An Open and Shut Puzzle
If you’ve never heard of the Locker Problem, it’s a puzzler that is sure to challenge your intellect. Like so many mathematical challenges that I enjoy, it’s simply stated, with a unique solution and a clear explanation. After you discover the answer, the more worthwhile activity is to figure out why. As I often said in my classroom, “The answer is often the least important part of the problem; knowing why we get that answer better prepares us for future solutions!”
Here it is: Consider a school with 1000 lockers, the doors to which are all closed at the start of the new academic year. Coincidentally, there are exactly 1000 students who are enrolled there! When the new school year begins, the first student walks by each locker and opens it. The second student then closes the even-numbered lockers. The third student goes to every third locker, shuts it if it is open and opens it if it is closed. The fourth student goes to every fourth locker, shuts it if it is open and opens it if it is closed. In this way, each nth student follows the pattern, thereby changing the status of each nth locker. After all 1000 students pass by all 1000 lockers, which ones remain open?
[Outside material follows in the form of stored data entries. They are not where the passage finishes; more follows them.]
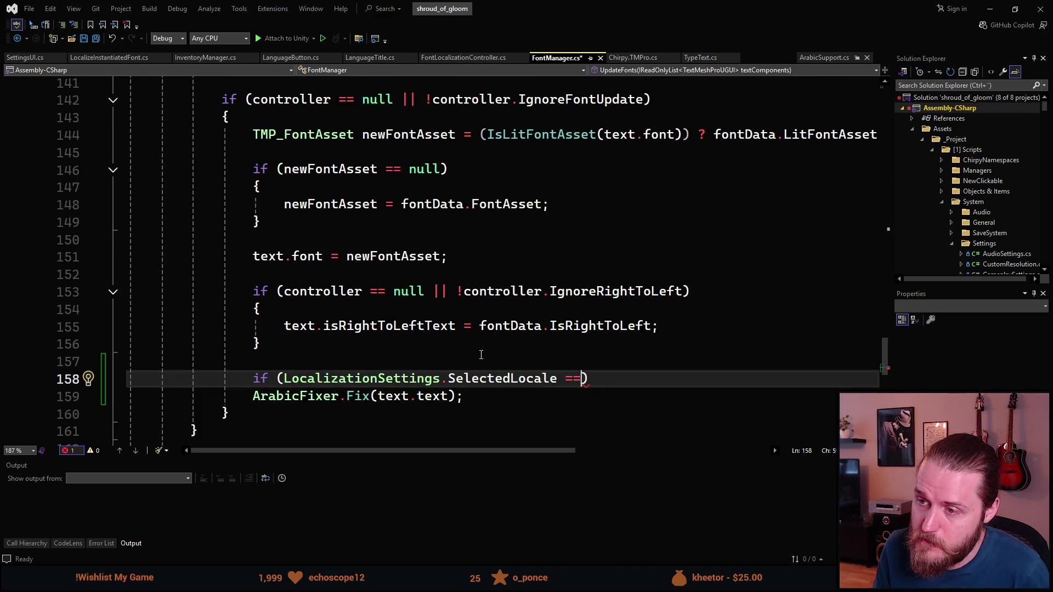
{"action": "scroll", "coordinate": [482, 354], "scroll_direction": "down", "scroll_amount": 2}
{"action": "scroll", "coordinate": [484, 354], "scroll_direction": "up", "scroll_amount": 2}
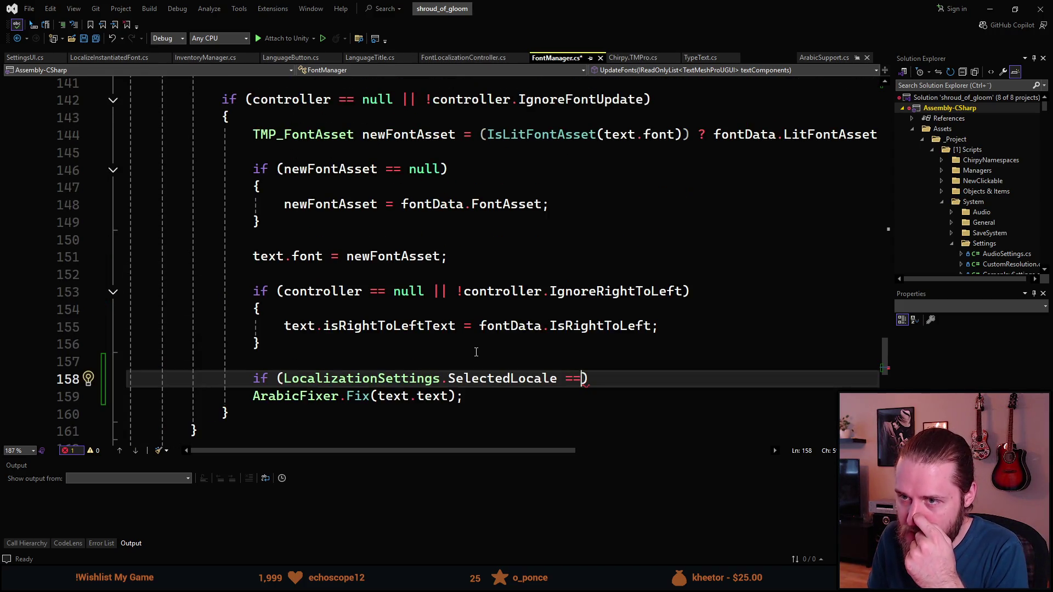
{"action": "scroll", "coordinate": [476, 352], "scroll_direction": "up", "scroll_amount": 5}
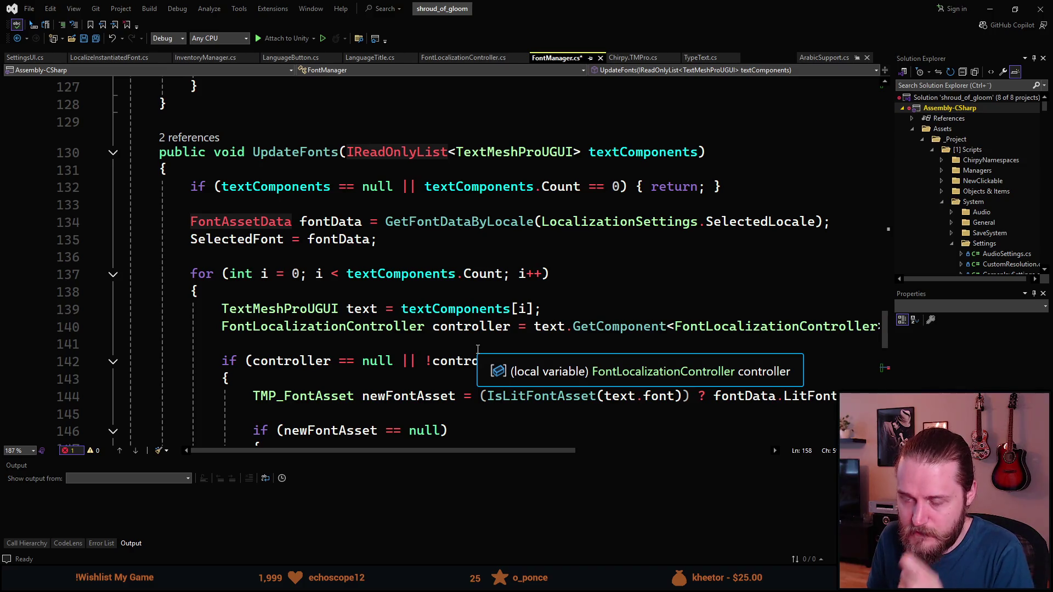
- Try appending a Locale. value to the comparison, then delete it
{"action": "scroll", "coordinate": [478, 349], "scroll_direction": "down", "scroll_amount": 6}
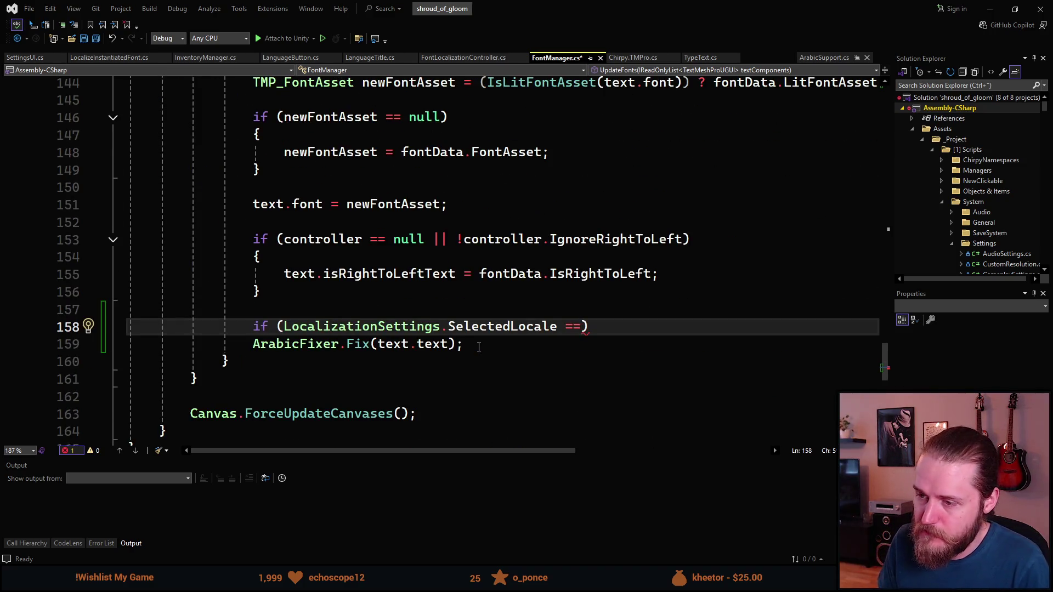
{"action": "scroll", "coordinate": [478, 346], "scroll_direction": "down", "scroll_amount": 5}
{"action": "scroll", "coordinate": [477, 343], "scroll_direction": "up", "scroll_amount": 1}
{"action": "scroll", "coordinate": [477, 342], "scroll_direction": "up", "scroll_amount": 10}
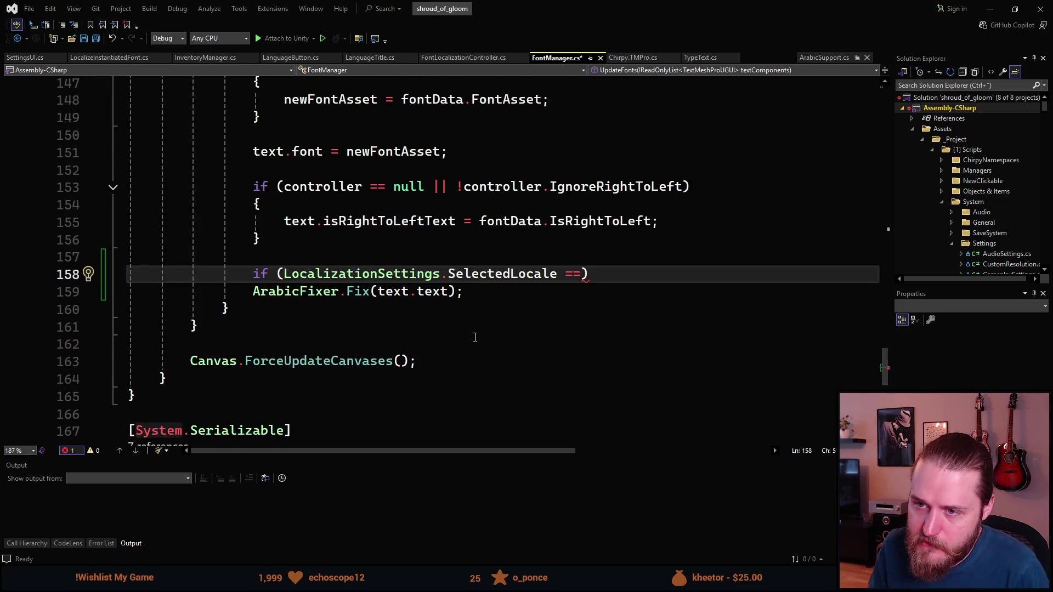
{"action": "scroll", "coordinate": [474, 337], "scroll_direction": "up", "scroll_amount": 8}
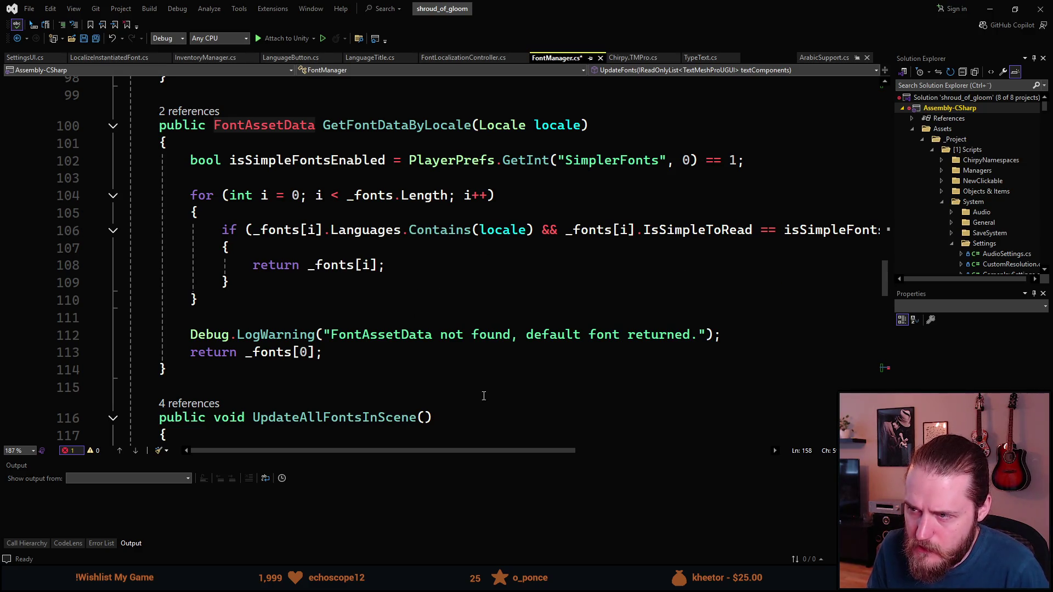
{"action": "mouse_move", "coordinate": [478, 450]}
{"action": "left_mouse_down"}
{"action": "mouse_move", "coordinate": [525, 455]}
{"action": "mouse_move", "coordinate": [469, 452]}
{"action": "left_mouse_up"}
{"action": "scroll", "coordinate": [378, 308], "scroll_direction": "down", "scroll_amount": 7}
{"action": "scroll", "coordinate": [380, 310], "scroll_direction": "down", "scroll_amount": 9}
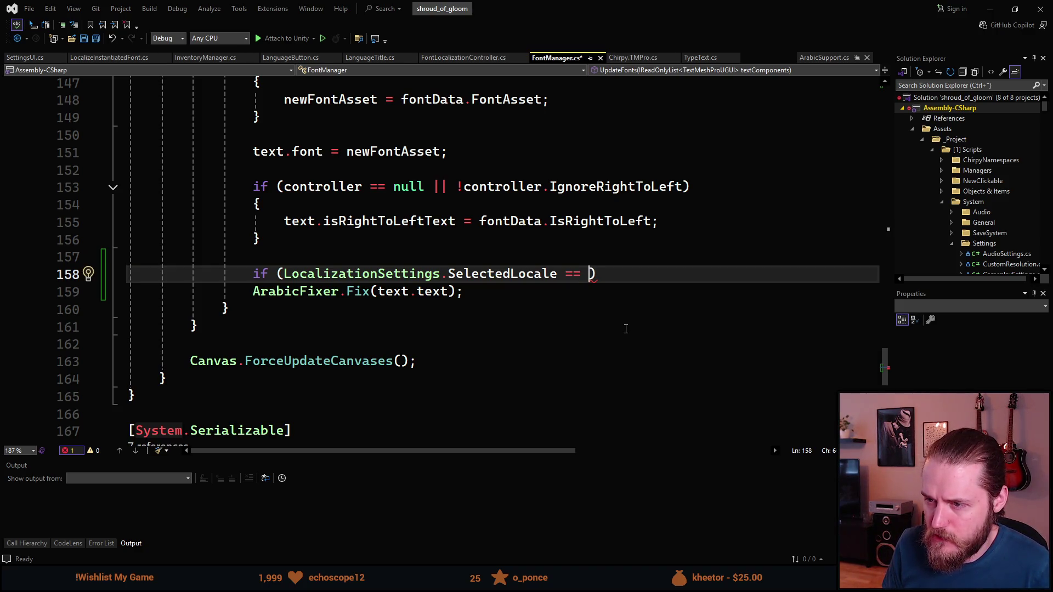
{"action": "type", "text": "Locac"}
{"action": "key", "text": "BackSpace"}
{"action": "type", "text": "le."}
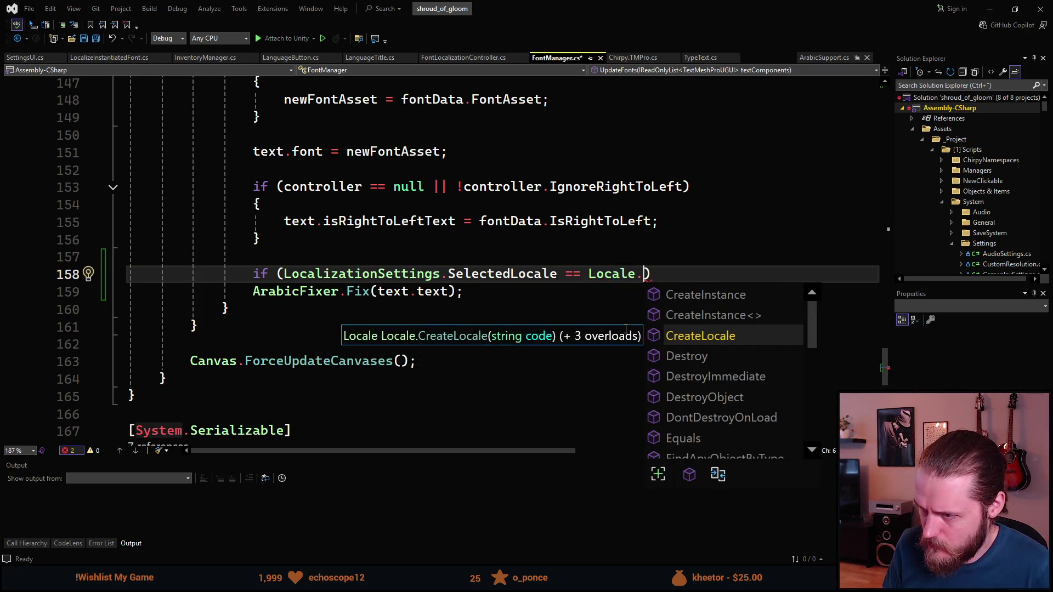
{"action": "scroll", "coordinate": [685, 344], "scroll_direction": "down", "scroll_amount": 4}
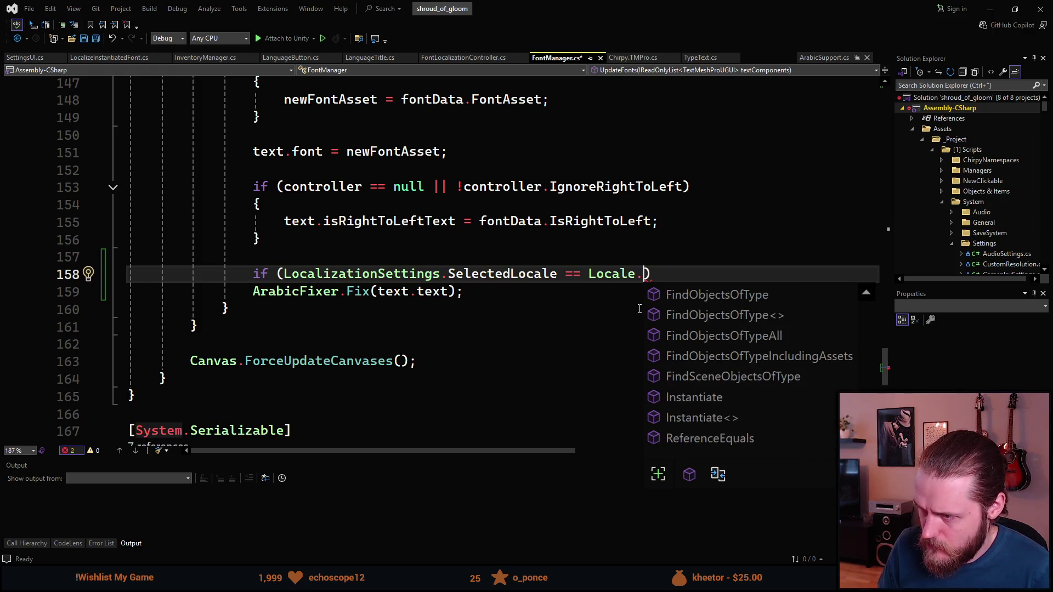
{"action": "left_click", "coordinate": [609, 277]}
{"action": "double_click", "coordinate": [608, 273]}
{"action": "key", "text": "Delete"}
{"action": "key", "text": "Delete"}
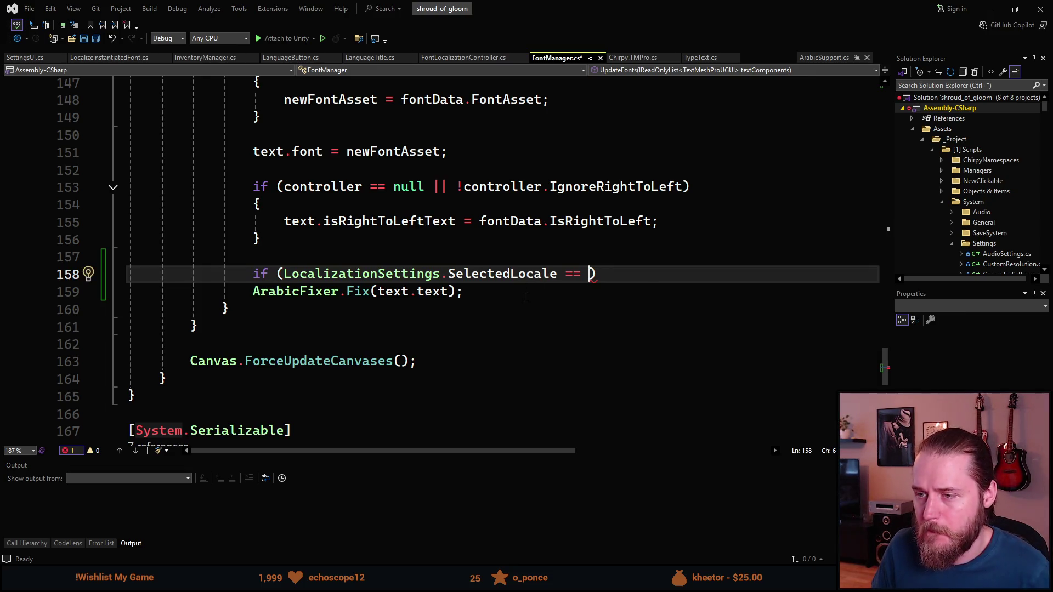
- Replace the if condition with SelectedFont.IsRightToLeft
{"action": "scroll", "coordinate": [524, 295], "scroll_direction": "up", "scroll_amount": 2}
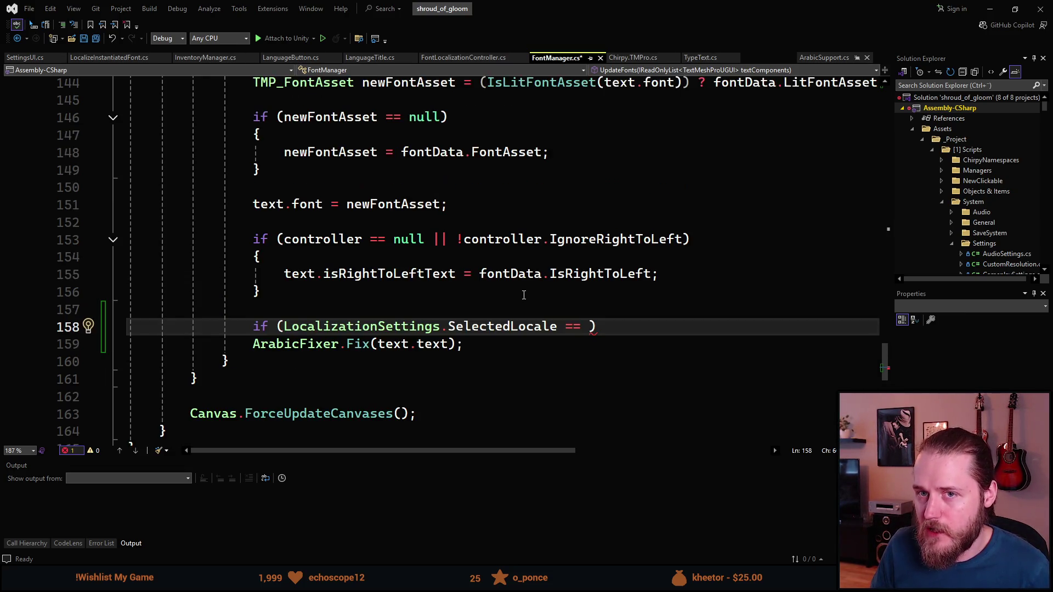
{"action": "key", "text": "BackSpace"}
{"action": "key", "text": "BackSpace"}
{"action": "key", "text": "BackSpace"}
{"action": "key", "text": "ctrl+BackSpace"}
{"action": "key", "text": "ctrl+BackSpace"}
{"action": "key", "text": "ctrl+BackSpace"}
If you use a small sample, you might come up with the answer on your own. However, the important thing to consider is: why? Why should THOSE numbered lockers be the ones to be open at the end? To see the solution and explanation, scroll down a bit after the following illustration. Hope this was an intriguing pastime and that you look forward to more puzzlers!ANSWER: Perfect squares
WHY? First of all, it should be clear that if a locker is touched an ODD number of times, it will be open. Secondly, when is a locker touched? When the student’s number is a FACTOR of the locker. That is, locker number 12 is touched by students # 1, 2, 3, 4, 6 and, finally, 12. Since that’s an even number of times, it will be closed in the end. Therefore, we’re looking for locker numbers which contain an ODD number of factors, like 36, whose factors are 1, 2, 3, 4, 6, 9, 12, 18 and 36 (i.e., two of its factors – 6 – are the same number). These are the PERFECT SQUARES. Simple and elegant – that’s Mathematics!